__What the task asks__. Echo the data below, starting at the line with "Page size: 1275x1650." and continuing up to and including the line with "text REF: For". Reproduce those lines without any change.

Excerpts from a layout annotation set:
________________________
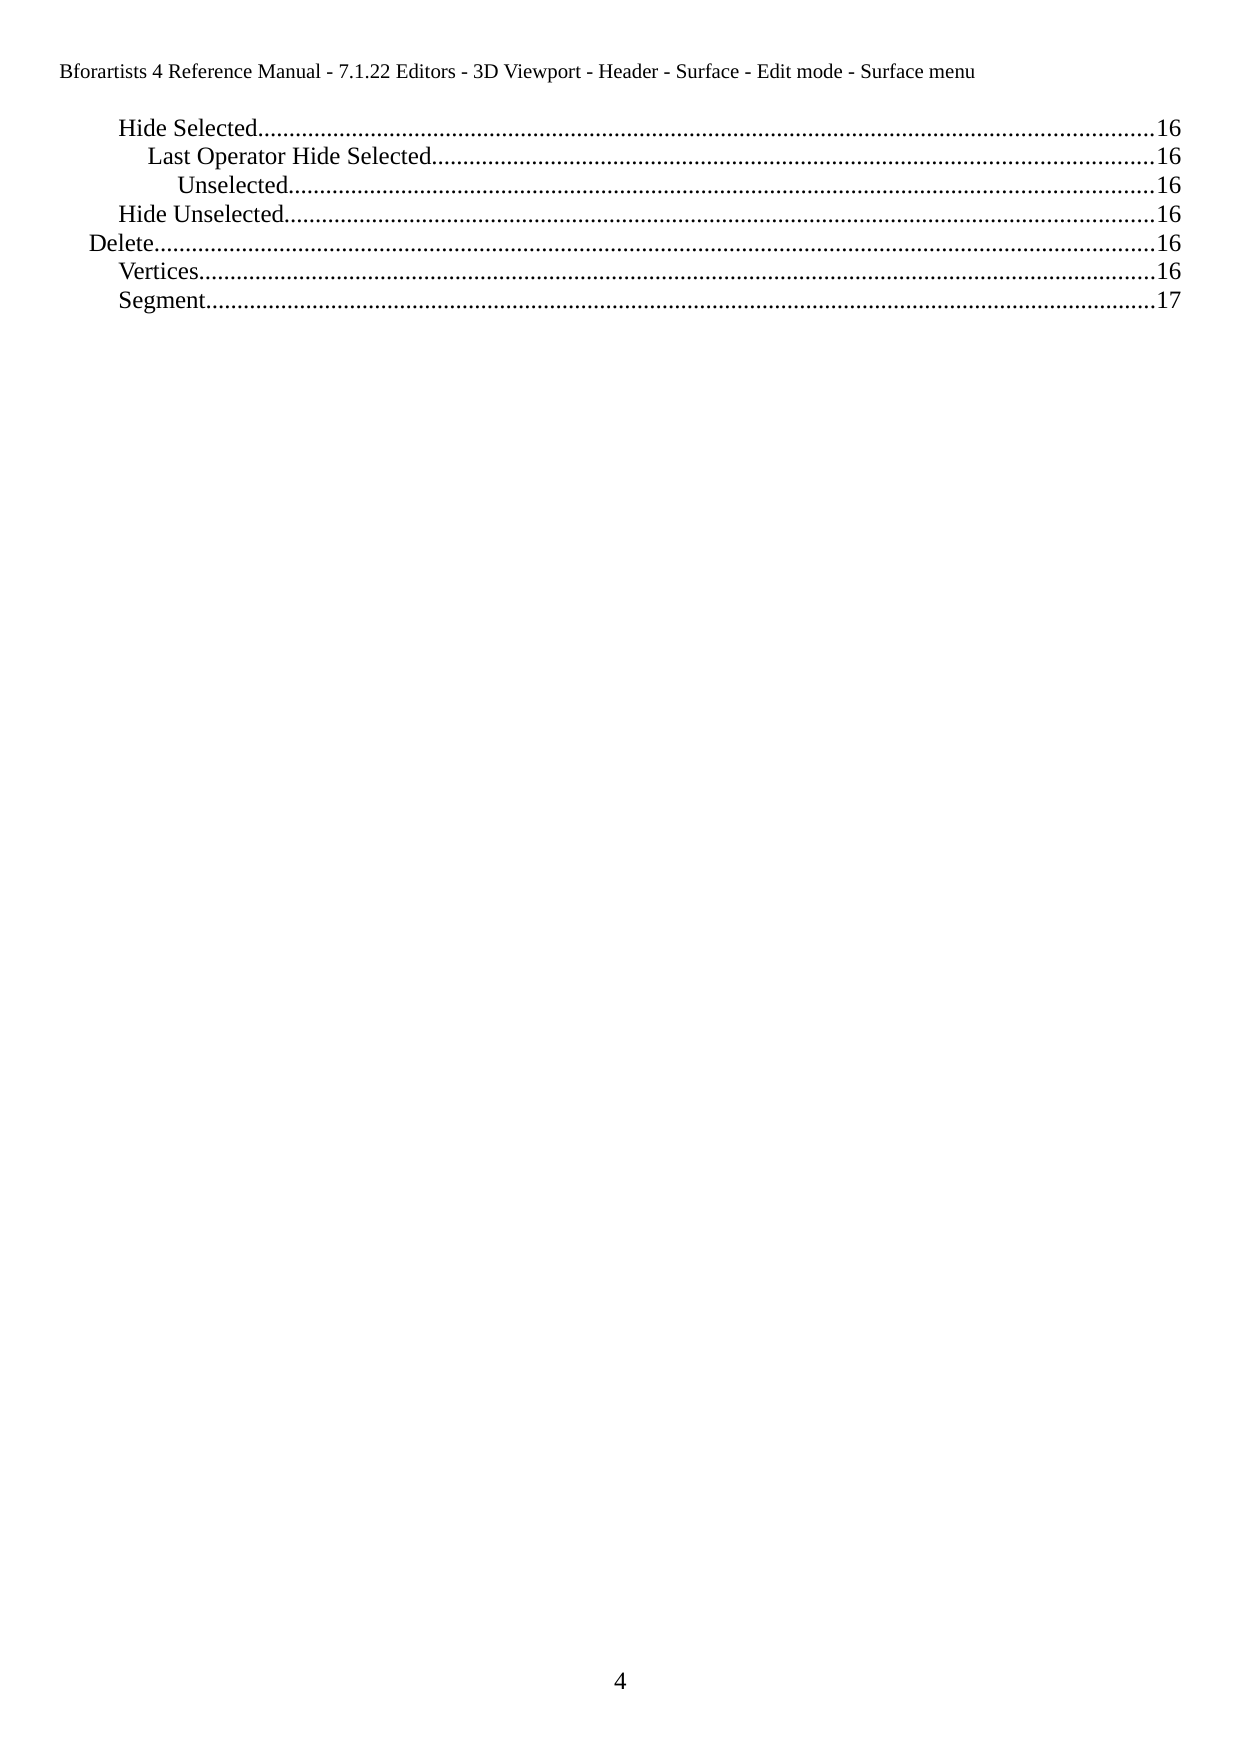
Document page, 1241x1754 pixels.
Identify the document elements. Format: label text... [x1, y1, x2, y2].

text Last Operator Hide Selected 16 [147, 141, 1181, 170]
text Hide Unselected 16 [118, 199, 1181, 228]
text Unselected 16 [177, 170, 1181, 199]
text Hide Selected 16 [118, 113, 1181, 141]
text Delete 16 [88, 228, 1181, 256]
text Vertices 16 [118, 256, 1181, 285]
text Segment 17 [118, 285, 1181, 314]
________________________
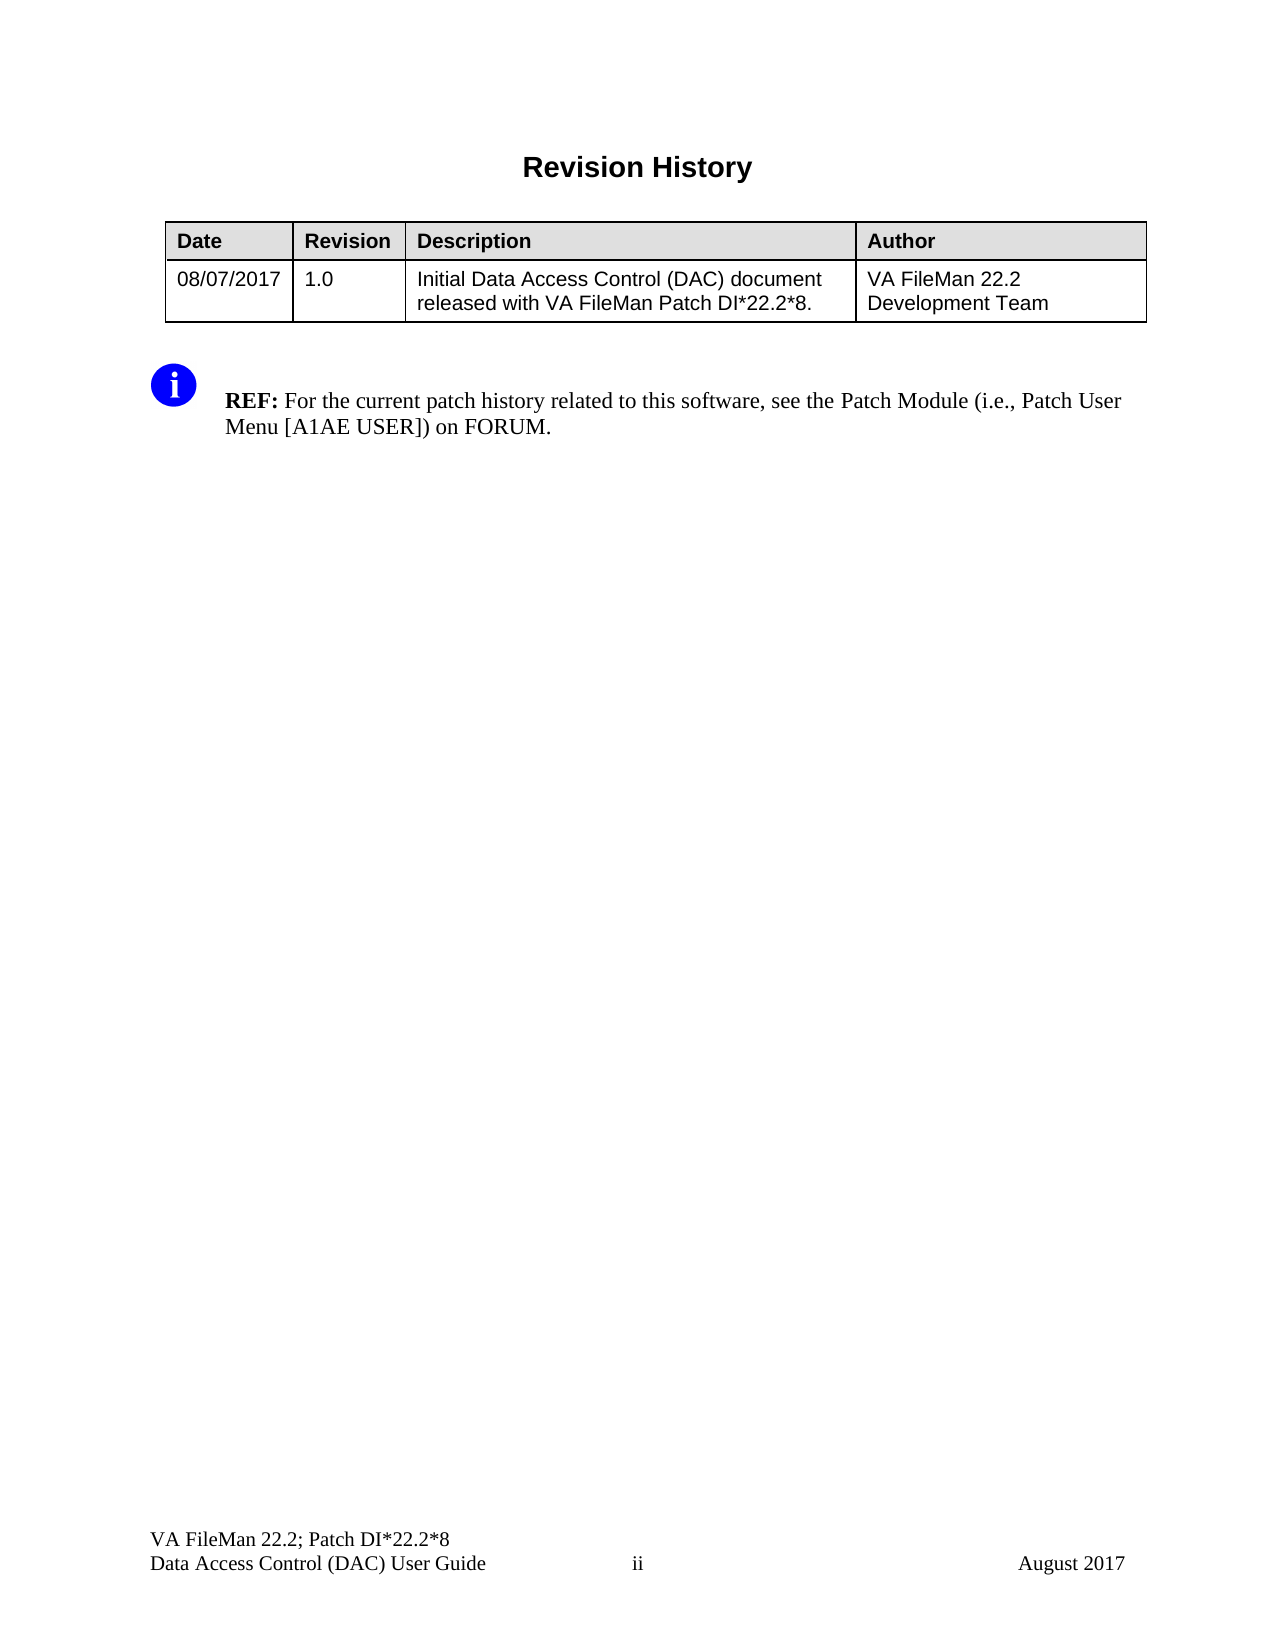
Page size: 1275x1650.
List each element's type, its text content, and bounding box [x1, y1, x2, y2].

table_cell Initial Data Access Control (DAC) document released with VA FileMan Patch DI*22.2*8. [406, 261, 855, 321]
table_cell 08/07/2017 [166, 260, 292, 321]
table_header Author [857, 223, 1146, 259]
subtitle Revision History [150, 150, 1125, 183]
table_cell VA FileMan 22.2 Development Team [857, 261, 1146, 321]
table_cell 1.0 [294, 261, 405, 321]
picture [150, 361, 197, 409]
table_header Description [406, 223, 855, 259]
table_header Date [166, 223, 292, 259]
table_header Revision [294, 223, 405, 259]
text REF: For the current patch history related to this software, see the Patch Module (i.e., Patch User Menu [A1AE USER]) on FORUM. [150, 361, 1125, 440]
________________________
__Output for this exercise__.
Page size: 1275x1650.
List each element's type, its text content, and bounding box [x1, y1, x2, y2].

table_cell Initial Data Access Control (DAC) document released with VA FileMan Patch DI*22.2*8. [406, 261, 855, 321]
table_cell 08/07/2017 [166, 260, 292, 321]
table_header Author [857, 223, 1146, 259]
subtitle Revision History [150, 150, 1125, 183]
table_cell VA FileMan 22.2 Development Team [857, 261, 1146, 321]
table_cell 1.0 [294, 261, 405, 321]
picture [150, 361, 197, 409]
table_header Description [406, 223, 855, 259]
table_header Date [166, 223, 292, 259]
table_header Revision [294, 223, 405, 259]
text REF: For the current patch history related to this software, see the Patch Module (i.e., Patch User Menu [A1AE USER]) on FORUM. [150, 361, 1125, 440]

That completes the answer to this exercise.